Suara tamparan itu menggema di antara rak-rak besi dan barang-barang yang tersusun tinggi di gudang. Wanita pirang itu terbelalak kaget. Tangannya menempel pada pipinya yang kini memerah.
“T-tidak perlu pura-pura suci!” bentak Celine dengan napas memburu. Matanya menatap tajam bagaikan elang. “Kau sendiri suka menggoda teman kerja di sini. Lantas apa kau punya hak untuk menghina hidup orang lain, hah?!”
Amarah dan keberanian yang selama ini terkubur di dalam dirinya akhirnya meledak keluar. Suaranya bergema di sudut gudang, membuat beberapa karyawan lain menoleh dengan kaget.
Wajah wanita pirang itu berubah merah padam karena malu dan marah. “Dasar wanita kotor!” teriaknya sambil mendorong tubuh Celine dengan kasar.
Bruk!
Tubuh Celine membentur tumpukan barang di belakangnya. Suara dus dan kotak plastik jatuh terdengar keras memenuhi gudang. Namun sebelum wanita itu sempat bergerak lagi, Celine menatapnya dengan mata yang penuh amarah.

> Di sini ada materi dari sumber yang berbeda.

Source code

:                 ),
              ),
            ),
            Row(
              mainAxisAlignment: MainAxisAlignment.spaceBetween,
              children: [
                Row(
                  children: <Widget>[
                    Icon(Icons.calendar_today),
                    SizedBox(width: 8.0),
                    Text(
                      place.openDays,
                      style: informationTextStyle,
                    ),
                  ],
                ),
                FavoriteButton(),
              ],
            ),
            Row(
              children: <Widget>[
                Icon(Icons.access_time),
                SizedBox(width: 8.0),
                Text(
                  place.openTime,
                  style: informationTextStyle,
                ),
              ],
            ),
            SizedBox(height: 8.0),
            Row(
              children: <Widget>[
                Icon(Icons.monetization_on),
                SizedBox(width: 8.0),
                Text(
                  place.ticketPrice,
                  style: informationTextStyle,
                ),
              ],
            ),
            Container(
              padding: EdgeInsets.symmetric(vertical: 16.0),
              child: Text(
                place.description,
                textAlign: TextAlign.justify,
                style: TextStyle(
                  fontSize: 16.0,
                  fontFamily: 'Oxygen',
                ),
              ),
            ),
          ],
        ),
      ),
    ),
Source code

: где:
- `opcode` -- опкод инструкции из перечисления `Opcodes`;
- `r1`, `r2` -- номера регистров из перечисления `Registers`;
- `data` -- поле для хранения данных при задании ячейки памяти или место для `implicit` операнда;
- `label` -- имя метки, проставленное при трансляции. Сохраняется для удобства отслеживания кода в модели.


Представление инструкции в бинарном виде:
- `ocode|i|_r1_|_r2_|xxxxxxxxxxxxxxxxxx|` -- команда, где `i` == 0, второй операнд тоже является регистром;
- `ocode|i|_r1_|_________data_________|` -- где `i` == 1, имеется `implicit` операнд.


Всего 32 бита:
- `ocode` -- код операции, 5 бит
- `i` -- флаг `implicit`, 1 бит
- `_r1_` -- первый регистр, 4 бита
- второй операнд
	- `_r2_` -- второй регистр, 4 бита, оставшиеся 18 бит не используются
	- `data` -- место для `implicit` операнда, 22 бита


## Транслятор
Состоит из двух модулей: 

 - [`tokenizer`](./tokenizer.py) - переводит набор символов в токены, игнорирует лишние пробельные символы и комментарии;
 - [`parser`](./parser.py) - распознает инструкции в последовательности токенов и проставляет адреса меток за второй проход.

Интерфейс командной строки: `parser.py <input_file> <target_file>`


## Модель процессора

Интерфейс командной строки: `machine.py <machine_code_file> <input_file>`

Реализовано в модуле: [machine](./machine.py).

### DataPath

Tanpa ragu, ia maju, menjambak rambut wanita itu dengan kuat dan menariknya mendekat. Suara erangan kesakitan keluar dari bibir wanita tersebut. Dengan gerakan cepat, Celine membenturkan kepalanya ke rak besi di belakang mereka.
Bruk!
“Aaah!” jeritan wanita itu memecah ruangan. Kedua temannya menjerit kaget.
“Lepaskan dia!” teriak dua temannya bersamaan, berusaha menarik Celine agar melepaskan cengkeramannya.
Namun Celine justru semakin menatap tajam. Tangannya meraih pulpen yang terselip di saku rompinya, lalu menahannya di depan wajah wanita pirang itu, ujung pulpen itu nyaris menyentuh matanya. Wanita itu menahan napas, tubuhnya gemetar ketakutan.
“Ulangi… sekali lagi… apa yang kau katakan tadi,” desis Celine dengan suara rendah namun tegas, membuat ketiga wanita itu membeku di tempat mereka. Matanya berkilat tajam, penuh kemarahan yang menakutkan.
Gudang itu hening. Hanya suara napas berat Celine dan isak kecil wanita pirang itu yang terdengar di antara tumpukan barang.